Libertades individuales

El álgido tema de la liberación femenina no podría tener más matices porque no hay cómo. Ante los argumentos de tener los mismos derechos de los hombres, aparecen los defensores nostálgicos y acérrimos de otras épocas, en que las mujeres aparentemente eran mejores, más damas, más sensibles. Unos defienden la liberación, otros la crucifican, unos defienden a las mujeres, otros las victimizan y siempre, sin importar qué se defiende, tanto mujeres como hombres terminan acusándonos a las mujeres de putas. Así, sin más ni más. Tal cual sucedía antes aunque por diferentes razones, sucede ahora.

No voy a entrar en discusión sobre el asunto del machismo o el feminismo, porque ya mucho se ha hablado y bastante información distorsionada hay. La razón es simple: siempre que una idea tiene fuerza en la sociedad, se presta para diferentes interpretaciones, cada uno la defiende o la condena de acuerdo con lo que piensa o incluso con lo que más se ajusta a su vida. Cada ser humano es un universo complejo fruto no sólo de lo que por naturaleza es, sino también de la crianza, el desarrollo social y las vivencias que ha tenido. Cada uno además cambia conforme pasa el tiempo y pretender determinar una verdad absoluta que se ajuste a la vida de todos es completamente absurdo.

He notado la aparición de una corriente bien curiosa, de personas que condenan la actitud de andar por la vida sin enamorarse por cualquier cosa y de tomar el sexo como una actividad independiente del amor porque definitivamente no es cuestión de mujeres. Al parecer para estas personas, un cromosoma X nos ha determinado automáticamente como las dueñas y señoras del sentimentalismo y cualquiera que decida adoptar una posición diferente es una pobre mujer vacía que pretende ser como los hombres y que se ha vendido a la defensa del propio machismo bajo una máscara de liberación. Supongo que sucede, hay mujeres que seguramente son así. Sin embargo, no son todas. Tampoco puede afirmarse que aquellas que pretenden ser damiselas en peligro custodiadas por un dragón son las que están bien.


Aprendí que uno no debe juzgar a las personas a la ligera, ni seguir prejuicios y mucho menos sentarse en una silla de superioridad moral para condenar a diestra y siniestra. Eso quiere decir - aunque es bastante difícil llevarlo al plano real - que acepto pero no comparto la actitud de muchas de las mujeres que me rodean y que he decidido respetar sus decisiones. Muchas de ellas respetan las mías, otras las condenan, a veces de frente y a veces en silencio. Ahora, de vez en cuando aparece una que otra de éstas defensoras del vínculo emocional a sentarse en un trono de oro y lanzar improperios contra las demás, diciendo que le parece increíble que las mujeres denominadas “liberadas” acepten el sexo sin compromiso y que siempre salgan corriendo. Claman que prefieren “las mentiras de los hombres al oído” y no esa actitud de “touch and go”. Sí que entendieron mal el mensaje. Pero no me refiero al mensaje de la liberación femenina, sino al de respetar las libertades individuales. Estas personas que todo tienen que encasillarlo, que todo lo clasifican como blanco o negro y que ignoran la riqueza de la mente de cada ser humano por juzgar sin conocer, esas son las que realmente me molestan. Cierto es que me tiene sin cuidado lo que las personas consideren con respecto a mí y a mi forma de pensar. Sin embargo, a veces quisiera que esos que tienen como pasatiempo pregonar sus decisiones como las correctas, se fueran a otro planeta y nos dejaran vivir a los demás como nos plazca.

### TRABAJO POR HACER
Copia de nuevo, por favor, el pasaje del texto sobre las libertades individuales que comienza en las palabras "No voy a entrar" y termina después de "es completamente absurdo.". Sustituye "absurdo" por "disparatado".

### EXTRACTO DE DATOS
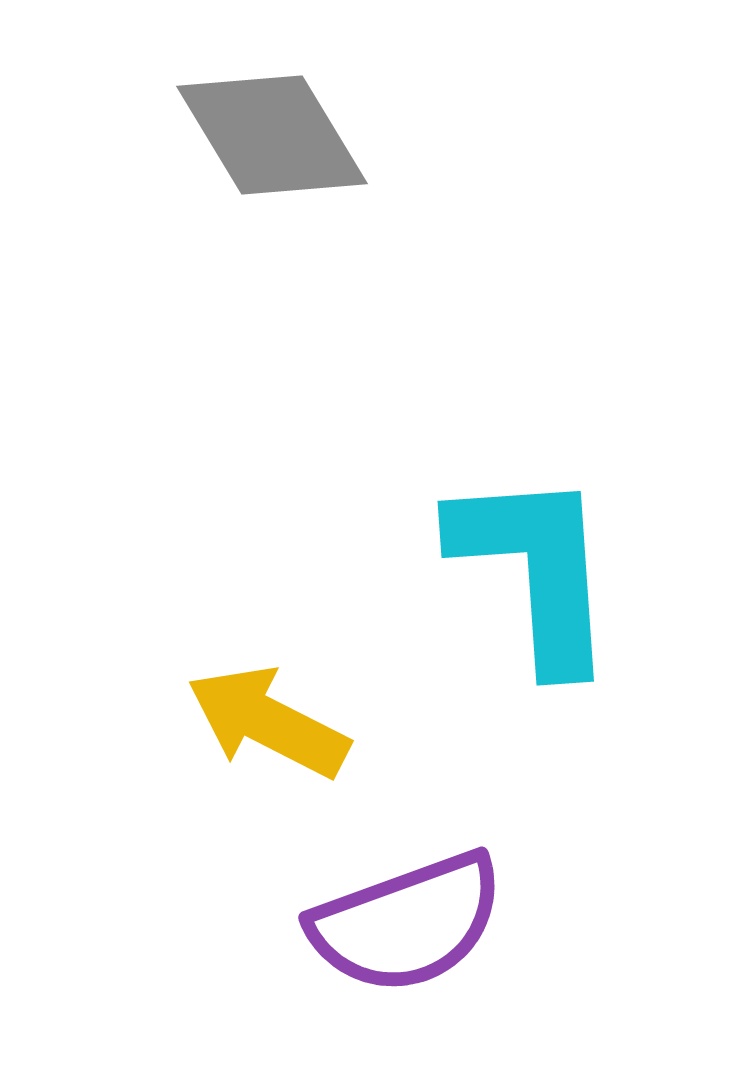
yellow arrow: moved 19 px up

### SOLUCIÓN
No voy a entrar en discusión sobre el asunto del machismo o el feminismo, porque ya mucho se ha hablado y bastante información distorsionada hay. La razón es simple: siempre que una idea tiene fuerza en la sociedad, se presta para diferentes interpretaciones, cada uno la defiende o la condena de acuerdo con lo que piensa o incluso con lo que más se ajusta a su vida. Cada ser humano es un universo complejo fruto no sólo de lo que por naturaleza es, sino también de la crianza, el desarrollo social y las vivencias que ha tenido. Cada uno además cambia conforme pasa el tiempo y pretender determinar una verdad absoluta que se ajuste a la vida de todos es completamente disparatado.